== TESTO

Le difficoltà in transizione difensiva non sono certo diminuite nel secondo tempo, giocato interamente con l'Armenia in inferiorità numerica. Nella ripresa, con l’obiettivo di sfruttare il vantaggio numerico, Roberto Mancini ha accentuato la ricerca del gioco alle spalle del centrocampo avversario, alzando contemporaneamente i due terzini e stringendo anche l’esterno destro in mezzo al campo, occupando con un uomo in più la zona alle spalle del centrocampo avversario e aumentando quindi di un’unità il numero di giocatori sopra la linea del pallone. Proprio per questo, senza avere vantaggi evidenti in fase di possesso palla, l’Italia si è trovata a soffrire in transizione difensiva i lunghissimi break palla al piede in particolare di Hohvannisyan e di Mkhitaryan.

La partita contro la Finlandia

La squalifica di Verratti e le condizioni di forma di alcuni giocatori hanno indotto Roberto Mancini a operare cinque cambi per la partita di Tampere contro la Finlandia. Al posto del centrocampista del PSG è stato impiegato Stefano Sensi, mentre in difesa Florenzi e Romagnoli sono stati sostituiti rispettivamente da Izzo e Acerbi. Più avanti Lorenzo Pellegrini è stato impiegato nella zona di centro sinistra al posto di Bernardeschi e Ciro Immobile ha preso il posto di Belotti al centro dell’attacco. Dopo soli 8 minuti, però, l’infortunio di Emerson Palmieri ha costretto Mancini a inserire Florenzi al posto del terzino sinistro del Chelsea.

Come nella partita d’andata il CT finlandese Markku Kanerva ha schierato la sua squadra con uno stretto 5-4-1 con l’obiettivo di proteggere il centro del campo e marcare, con le uscite decise dei terzi di difesa, i trequartisti italiani. La strategia difensiva di Kanerva ha funzionato abbastanza bene nella prima mezz’ora, perdendo però progressivamente di efficacia con il tempo, grazie anche alla maggiore imprevedibilità donata alla Nazionale italiana dalla mobilità di Stefano Sensi.

La disposizione in campo in fase di possesso palla dell’Italia non è stata troppo dissimile da quella delle altre partite, con Pellegrini che partendo da sinistra entrava dentro al campo lasciando l’ampiezza al terzino sinistro, mentre, dall’altro lato, Chiesa rimaneva largo e Barella si muoveva in verticale. Tuttavia, rispetto alla prestazione fornita da Verratti, più focalizzata sulla fase di costruzione della manovra, Sensi ha regalato un’interpretazione più verticale del ruolo di mezzala di possesso, allontanandosi maggiormente da Jorginho per inserirsi, arrivando da dietro, nella zona della trequarti. Contro l’Armenia, Verratti e Jorginho hanno scambiato il pallone tra loro per ben 43 volte, mentre, nella partita contro la Finlandia, Sensi ha scambiato la palla con il proprio mediano per 19 volte, un numero decisamente inferiore. Sensi ha però tentato 6 dribbling, il doppio di quelli di Verratti, ma, soprattutto, è giunto 5 volte al tiro, in un paio di occasioni con estrema pericolosità, mentre il centrocampista del PSG ha calciato in porta solo una volta con un tiro dai 25 metri.

====

◆ CONSEGNA 1 ◆
Trascrivi alla lettera il passo dell'analisi tattica che va da "La squalifica di" fino a "sinistro del Chelsea.", estremi inclusi.
◆ CONSEGNA 2 ◆
Nell'analisi tattica delle partite dell'Italia, individua i cinque giocatori che Mancini ha inserito nella formazione iniziale contro la Finlandia al posto di altri titolari.
◆ CONSEGNA 3 ◆
Riprendi l'analisi tattica delle partite dell'Italia contro Armenia e Finlandia dal punto in cui si interrompe.
Le voci riportate qui non servono per svolgere il lavoro.

== DATI ARCHIVIATI

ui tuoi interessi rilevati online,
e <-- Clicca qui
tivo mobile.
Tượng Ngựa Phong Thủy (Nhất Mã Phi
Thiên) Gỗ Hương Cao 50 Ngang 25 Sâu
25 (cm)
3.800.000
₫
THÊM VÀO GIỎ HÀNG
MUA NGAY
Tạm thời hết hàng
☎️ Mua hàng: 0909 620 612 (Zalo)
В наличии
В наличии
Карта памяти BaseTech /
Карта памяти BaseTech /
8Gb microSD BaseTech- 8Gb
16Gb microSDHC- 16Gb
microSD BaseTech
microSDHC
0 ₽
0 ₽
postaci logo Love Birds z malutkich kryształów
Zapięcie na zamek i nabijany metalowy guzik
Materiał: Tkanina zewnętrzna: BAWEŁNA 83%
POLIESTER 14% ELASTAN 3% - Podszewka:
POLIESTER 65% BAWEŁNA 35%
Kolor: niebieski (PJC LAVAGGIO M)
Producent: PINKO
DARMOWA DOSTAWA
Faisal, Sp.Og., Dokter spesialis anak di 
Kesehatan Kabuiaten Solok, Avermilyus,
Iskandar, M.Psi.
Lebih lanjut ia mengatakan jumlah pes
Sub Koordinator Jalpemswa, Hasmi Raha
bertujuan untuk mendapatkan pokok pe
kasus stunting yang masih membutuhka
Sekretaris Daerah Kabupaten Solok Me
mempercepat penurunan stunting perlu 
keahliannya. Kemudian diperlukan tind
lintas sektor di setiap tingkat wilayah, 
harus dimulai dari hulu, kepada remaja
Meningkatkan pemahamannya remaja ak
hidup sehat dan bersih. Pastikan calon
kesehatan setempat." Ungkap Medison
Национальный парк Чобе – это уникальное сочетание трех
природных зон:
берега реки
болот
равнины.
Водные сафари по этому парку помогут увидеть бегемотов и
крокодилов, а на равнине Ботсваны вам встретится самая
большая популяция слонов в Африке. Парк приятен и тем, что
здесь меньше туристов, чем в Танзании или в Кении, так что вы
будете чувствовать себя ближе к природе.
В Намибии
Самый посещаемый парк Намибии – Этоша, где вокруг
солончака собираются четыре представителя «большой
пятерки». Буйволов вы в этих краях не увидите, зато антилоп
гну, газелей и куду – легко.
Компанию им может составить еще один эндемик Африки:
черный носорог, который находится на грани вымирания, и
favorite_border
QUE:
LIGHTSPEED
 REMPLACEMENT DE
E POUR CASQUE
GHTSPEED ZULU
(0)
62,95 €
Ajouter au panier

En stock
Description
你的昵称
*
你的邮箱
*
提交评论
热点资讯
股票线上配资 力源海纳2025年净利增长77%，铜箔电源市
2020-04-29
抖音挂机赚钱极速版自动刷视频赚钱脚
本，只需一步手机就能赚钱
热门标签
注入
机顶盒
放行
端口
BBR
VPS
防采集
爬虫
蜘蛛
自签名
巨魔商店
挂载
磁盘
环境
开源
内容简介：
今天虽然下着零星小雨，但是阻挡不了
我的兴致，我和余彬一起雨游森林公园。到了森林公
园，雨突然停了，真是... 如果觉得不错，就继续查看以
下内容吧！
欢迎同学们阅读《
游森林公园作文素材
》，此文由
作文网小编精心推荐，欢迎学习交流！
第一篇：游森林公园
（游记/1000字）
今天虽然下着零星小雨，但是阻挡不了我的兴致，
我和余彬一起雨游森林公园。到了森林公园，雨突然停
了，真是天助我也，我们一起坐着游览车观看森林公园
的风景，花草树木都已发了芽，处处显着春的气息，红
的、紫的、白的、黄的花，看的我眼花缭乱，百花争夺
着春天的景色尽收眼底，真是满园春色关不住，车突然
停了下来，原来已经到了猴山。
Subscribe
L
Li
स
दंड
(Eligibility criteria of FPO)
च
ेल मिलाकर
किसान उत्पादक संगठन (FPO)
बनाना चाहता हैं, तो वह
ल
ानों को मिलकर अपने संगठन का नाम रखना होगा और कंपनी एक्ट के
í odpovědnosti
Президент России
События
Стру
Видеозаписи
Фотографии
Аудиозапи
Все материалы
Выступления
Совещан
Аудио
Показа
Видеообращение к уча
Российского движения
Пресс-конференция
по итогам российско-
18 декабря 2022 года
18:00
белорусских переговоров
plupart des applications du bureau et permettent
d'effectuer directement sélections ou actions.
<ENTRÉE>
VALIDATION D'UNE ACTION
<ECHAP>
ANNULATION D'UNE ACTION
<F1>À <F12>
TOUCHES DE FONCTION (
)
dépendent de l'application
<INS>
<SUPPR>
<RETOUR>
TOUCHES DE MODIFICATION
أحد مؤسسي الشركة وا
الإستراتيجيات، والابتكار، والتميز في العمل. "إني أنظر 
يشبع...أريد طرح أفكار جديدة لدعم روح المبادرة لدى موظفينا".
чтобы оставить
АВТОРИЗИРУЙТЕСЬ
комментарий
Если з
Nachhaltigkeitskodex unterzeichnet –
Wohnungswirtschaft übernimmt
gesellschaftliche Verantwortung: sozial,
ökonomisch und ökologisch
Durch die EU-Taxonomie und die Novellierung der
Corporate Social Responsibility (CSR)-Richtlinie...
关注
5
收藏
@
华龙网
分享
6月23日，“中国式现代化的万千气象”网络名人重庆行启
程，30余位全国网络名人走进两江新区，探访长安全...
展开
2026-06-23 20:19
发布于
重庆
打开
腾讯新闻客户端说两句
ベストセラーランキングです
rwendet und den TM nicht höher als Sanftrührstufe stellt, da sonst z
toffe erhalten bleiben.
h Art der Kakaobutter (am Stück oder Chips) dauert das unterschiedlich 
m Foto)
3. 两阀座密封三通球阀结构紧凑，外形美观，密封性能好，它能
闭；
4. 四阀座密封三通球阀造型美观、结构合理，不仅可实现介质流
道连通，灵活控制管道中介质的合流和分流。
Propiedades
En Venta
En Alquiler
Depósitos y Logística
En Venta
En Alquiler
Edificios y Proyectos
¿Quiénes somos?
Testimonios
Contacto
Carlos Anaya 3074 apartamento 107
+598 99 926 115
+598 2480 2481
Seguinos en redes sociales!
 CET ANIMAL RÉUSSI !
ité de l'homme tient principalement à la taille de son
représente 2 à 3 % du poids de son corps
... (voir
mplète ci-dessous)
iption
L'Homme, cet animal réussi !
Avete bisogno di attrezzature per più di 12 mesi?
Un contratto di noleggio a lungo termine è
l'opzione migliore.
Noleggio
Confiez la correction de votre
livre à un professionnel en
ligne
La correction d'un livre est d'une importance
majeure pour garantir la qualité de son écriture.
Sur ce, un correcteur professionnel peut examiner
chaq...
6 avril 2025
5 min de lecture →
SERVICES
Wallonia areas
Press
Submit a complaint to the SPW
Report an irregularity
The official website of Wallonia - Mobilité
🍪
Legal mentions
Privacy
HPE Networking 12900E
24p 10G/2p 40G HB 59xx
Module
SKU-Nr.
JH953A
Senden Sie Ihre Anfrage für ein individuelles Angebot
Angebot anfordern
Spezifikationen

====

◆ RISPOSTA 1 ◆
La squalifica di Verratti e le condizioni di forma di alcuni giocatori hanno indotto Roberto Mancini a operare cinque cambi per la partita di Tampere contro la Finlandia. Al posto del centrocampista del PSG è stato impiegato Stefano Sensi, mentre in difesa Florenzi e Romagnoli sono stati sostituiti rispettivamente da Izzo e Acerbi. Più avanti Lorenzo Pellegrini è stato impiegato nella zona di centro sinistra al posto di Bernardeschi e Ciro Immobile ha preso il posto di Belotti al centro dell’attacco. Dopo soli 8 minuti, però, l’infortunio di Emerson Palmieri ha costretto Mancini a inserire Florenzi al posto del terzino sinistro del Chelsea.

◆ RISPOSTA 2 ◆
Stefano Sensi
Izzo
Acerbi
Lorenzo Pellegrini
Ciro Immobile

◆ RISPOSTA 3 ◆
Il consueto schieramento offensivo dell’Italia con 4 giocatori alle spalle del centravanti Belotti a coprire tutti i corridoi verticali del campo. Alle loro spalle, Sensi si muove però in verticale, e non affianca Jorginho, ma si muove in avanti regalando un’ulteriore linea di passaggi avanzata.

La maggiore mobilità del centrocampo azzurro ha donato imprevedibilità alla fase offensiva azzurra, che ha beneficiato anche delle doti tecniche di Lorenzo Pellegrini nel mezzo spazio di sinistra. La tattica difensiva di Kanerva ha funzionato discretamente, ma non ha potuto impedire che l’Italia tirasse ben 24 volte.

2.2 xG (incluso il rigore) per l’Italia e una pass-map che certifica la zona di influenza più avanzata di Stefano Sensi rispetto a quella di Marco Verratti.

Ancora una volta, il gol subito dall’Italia prova che per gli azzurri rimane fondamentale gestire bene il possesso palla anche per le ridotte doti difensive correndo all’indietro dei suoi centrocampisti, come l’ingenuo fallo di Sensi su Teemu Pukki ha dimostrato.

Il futuro dell’Italia di Roberto Mancini

Il brillantissimo cammino nel girone di qualificazione ha quasi regalato la fase finale degli Europei all’Italia di Roberto Mancini, a cui adesso manca solo una vittoria per ottenerla definitivamente. I risultati ottenuti sono accompagnati dalla costruzione di un’identità tattica definita e riproposta con costanza partita dopo partita. La bontà del lavoro fin qui svolto dal tecnico azzurro, però, non deve far dimenticare che la squadra ha ancora grossi margini di miglioramento. Il calcio di possesso ricercato dalla Nazionale è finalizzato a cercare delle ricezioni alle spalle del centrocampo avversario, da agevolare con la creazione di spazi attraverso il fraseggio insistito tra difensori e centrocampisti.

Certo, la manovra non è ancora immune da una certa meccanicità e, come nel caso delle prestazioni di Bernardeschi e Chiesa contro l’Armenia, talvolta i calciatori non riescono a interpretare bene lo spartito proposto e la pericolosità della squadra negli ultimi 30 metri può decisamente risentirne. Le prestazioni di Sensi e Pellegrini, regalando imprevedibilità alla manovra offensiva e qualità al gioco tra le linee, hanno limato alcuni di questi difetti nella partita contro la Finlandia, sottolineando anche come, specie nelle Nazionali, la scelta degli interpreti rimane un fattore decisivo.

Sarà interessante seguire il percorso tattico di Stefano Sensi nell’Inter di Conte, la posizione in campo in cui verrà impiegato Pellegrini nella Roma di Fonseca e il ruolo assegnato a Bernardeschi da Sarri, che ne ha auspicato una specializzazione per definirne una volta per tutte ruolo e funzioni.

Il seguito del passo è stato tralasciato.